##### DATA RECORDS

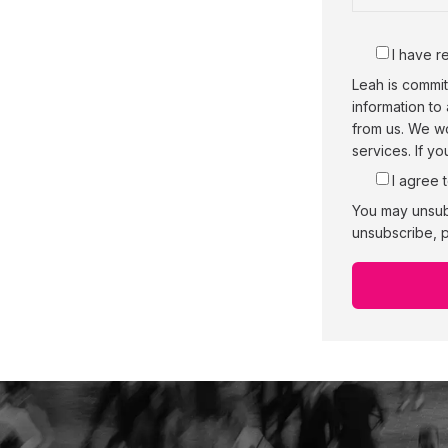
I have r
Leah is commit
information to
from us. We wo
services. If y
I agree 
You may unsub
unsubscribe, p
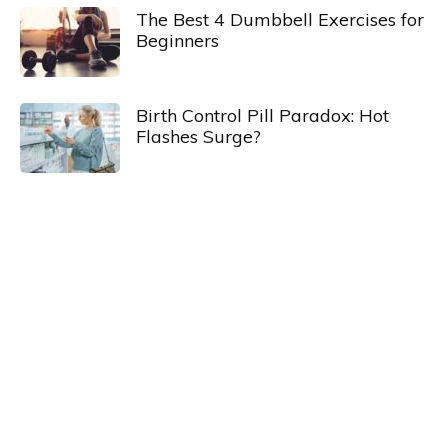
The Best 4 Dumbbell Exercises for
Beginners
Birth Control Pill Paradox: Hot
Flashes Surge?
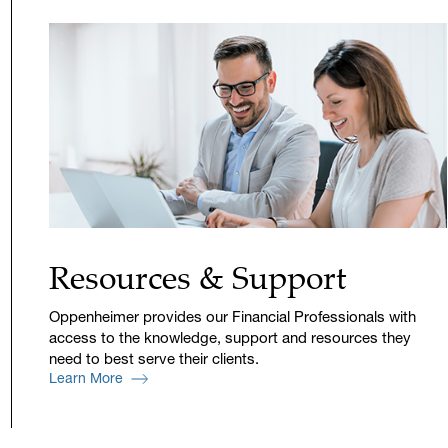
Resources & Support
Oppenheimer provides our Financial Professionals with
access to the knowledge, support and resources they
need to best serve their clients.
Learn More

##########

● **TO-DO ITEM**
The whole listing should be retyped word for word; none of its pictures belong in the copy.

● **SOLUTION FOR THIS PROBLEM**
I have r
Leah is commit
information to
from us. We wo
services. If y
I agree 
You may unsub
unsubscribe, p
The Best 4 Dumbbell Exercises for
Beginners
Birth Control Pill Paradox: Hot
Flashes Surge?
Resources & Support
Oppenheimer provides our Financial Professionals with
access to the knowledge, support and resources they
need to best serve their clients.
Learn More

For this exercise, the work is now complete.